• Try it
Among the entries, how many lines carry the string "Durley"? Give the number and nothing else.

Stored data entries
-- -- --

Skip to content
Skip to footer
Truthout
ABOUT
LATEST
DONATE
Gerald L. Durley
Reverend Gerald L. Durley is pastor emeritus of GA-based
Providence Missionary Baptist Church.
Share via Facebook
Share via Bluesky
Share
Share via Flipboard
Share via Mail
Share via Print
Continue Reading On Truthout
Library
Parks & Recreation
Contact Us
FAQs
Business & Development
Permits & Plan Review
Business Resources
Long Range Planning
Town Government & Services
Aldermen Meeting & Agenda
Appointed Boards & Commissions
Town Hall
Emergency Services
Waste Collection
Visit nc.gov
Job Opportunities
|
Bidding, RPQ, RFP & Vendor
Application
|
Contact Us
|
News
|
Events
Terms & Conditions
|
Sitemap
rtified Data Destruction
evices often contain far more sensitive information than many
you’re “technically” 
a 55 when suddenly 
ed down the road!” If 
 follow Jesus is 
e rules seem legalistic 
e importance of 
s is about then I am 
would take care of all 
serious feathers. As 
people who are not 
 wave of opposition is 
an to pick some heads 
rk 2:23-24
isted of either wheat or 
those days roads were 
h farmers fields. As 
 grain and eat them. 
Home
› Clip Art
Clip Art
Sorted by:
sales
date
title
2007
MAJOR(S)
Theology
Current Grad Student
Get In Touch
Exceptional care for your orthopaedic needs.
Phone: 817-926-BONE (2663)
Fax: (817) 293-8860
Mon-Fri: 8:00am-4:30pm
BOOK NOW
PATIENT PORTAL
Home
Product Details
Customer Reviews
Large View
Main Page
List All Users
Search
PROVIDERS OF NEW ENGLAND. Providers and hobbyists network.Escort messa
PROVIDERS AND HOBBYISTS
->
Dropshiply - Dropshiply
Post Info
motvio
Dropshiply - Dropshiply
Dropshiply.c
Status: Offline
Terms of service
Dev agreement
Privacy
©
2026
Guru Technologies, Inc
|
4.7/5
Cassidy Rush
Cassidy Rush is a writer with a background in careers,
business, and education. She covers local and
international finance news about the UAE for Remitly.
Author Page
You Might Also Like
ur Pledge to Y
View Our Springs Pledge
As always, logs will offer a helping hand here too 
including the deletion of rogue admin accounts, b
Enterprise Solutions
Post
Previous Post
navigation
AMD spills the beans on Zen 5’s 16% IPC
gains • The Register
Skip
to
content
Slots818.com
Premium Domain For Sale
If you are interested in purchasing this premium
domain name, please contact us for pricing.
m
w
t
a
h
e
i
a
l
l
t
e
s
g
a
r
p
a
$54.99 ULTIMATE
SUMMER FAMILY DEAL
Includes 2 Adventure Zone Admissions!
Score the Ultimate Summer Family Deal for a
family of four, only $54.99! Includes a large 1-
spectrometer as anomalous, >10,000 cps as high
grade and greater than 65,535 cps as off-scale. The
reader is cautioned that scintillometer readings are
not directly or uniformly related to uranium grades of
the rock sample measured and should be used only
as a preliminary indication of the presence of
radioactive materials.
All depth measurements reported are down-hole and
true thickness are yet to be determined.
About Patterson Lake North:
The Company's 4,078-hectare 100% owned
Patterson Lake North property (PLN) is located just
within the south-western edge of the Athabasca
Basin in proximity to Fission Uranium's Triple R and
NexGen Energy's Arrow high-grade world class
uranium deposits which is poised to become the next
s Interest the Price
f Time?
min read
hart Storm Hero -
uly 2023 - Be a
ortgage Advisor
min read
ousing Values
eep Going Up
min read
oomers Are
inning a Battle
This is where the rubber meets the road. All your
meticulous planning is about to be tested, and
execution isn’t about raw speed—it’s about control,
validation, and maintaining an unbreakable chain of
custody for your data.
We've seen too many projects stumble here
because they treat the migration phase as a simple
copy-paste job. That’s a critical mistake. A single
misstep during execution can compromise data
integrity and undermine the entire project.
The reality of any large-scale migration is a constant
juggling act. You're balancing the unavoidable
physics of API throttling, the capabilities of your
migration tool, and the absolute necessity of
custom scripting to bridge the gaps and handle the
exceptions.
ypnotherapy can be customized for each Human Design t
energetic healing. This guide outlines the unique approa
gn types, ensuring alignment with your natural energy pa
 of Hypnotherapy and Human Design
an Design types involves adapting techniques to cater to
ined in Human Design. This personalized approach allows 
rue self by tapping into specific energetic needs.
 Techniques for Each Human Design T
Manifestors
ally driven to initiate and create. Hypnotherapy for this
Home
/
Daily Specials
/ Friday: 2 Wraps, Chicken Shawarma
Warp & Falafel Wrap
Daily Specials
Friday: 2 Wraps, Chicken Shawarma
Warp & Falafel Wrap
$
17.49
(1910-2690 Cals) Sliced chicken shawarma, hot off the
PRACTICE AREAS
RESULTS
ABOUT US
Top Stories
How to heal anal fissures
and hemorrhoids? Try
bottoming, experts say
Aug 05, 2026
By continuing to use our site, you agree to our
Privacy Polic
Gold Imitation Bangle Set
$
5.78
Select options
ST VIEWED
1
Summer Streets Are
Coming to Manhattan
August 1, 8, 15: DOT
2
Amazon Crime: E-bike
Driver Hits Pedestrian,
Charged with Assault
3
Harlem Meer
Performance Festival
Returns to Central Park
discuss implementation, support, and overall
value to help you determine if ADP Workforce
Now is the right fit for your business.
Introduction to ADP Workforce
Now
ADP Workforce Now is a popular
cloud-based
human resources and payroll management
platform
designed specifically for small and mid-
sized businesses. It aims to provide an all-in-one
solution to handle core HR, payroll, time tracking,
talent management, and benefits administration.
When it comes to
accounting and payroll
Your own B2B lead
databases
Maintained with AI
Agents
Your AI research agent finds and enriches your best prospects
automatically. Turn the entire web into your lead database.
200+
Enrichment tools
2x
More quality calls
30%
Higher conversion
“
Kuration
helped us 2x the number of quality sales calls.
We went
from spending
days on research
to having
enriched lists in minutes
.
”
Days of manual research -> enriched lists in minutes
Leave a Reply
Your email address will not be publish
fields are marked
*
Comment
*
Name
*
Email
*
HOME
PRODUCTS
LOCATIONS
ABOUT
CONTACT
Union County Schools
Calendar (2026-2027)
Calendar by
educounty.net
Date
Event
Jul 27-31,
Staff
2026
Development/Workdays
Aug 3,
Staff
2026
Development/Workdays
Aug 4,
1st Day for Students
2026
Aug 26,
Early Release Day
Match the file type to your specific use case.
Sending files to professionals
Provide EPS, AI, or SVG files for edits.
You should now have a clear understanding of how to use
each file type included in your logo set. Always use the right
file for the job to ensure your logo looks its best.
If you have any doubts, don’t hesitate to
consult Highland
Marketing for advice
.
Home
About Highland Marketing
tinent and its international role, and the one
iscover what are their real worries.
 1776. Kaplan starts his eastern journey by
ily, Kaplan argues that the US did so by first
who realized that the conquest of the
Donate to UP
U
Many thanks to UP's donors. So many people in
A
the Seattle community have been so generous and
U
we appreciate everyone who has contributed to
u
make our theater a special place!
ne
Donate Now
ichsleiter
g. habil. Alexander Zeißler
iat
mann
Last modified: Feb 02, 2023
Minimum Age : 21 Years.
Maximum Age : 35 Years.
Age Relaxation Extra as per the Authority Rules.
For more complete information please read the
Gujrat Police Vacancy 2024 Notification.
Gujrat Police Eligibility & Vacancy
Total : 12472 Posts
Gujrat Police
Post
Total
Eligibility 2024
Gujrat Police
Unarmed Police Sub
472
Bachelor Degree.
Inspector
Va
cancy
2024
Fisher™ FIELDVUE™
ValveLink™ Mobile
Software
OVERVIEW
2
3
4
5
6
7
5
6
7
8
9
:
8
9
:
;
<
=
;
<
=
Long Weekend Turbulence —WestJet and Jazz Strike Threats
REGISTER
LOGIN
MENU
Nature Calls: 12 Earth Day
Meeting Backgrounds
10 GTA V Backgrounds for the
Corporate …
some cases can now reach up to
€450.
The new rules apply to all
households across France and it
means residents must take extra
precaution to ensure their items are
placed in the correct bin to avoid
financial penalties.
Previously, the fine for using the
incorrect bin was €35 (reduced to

-- -- --

• Exercise result
2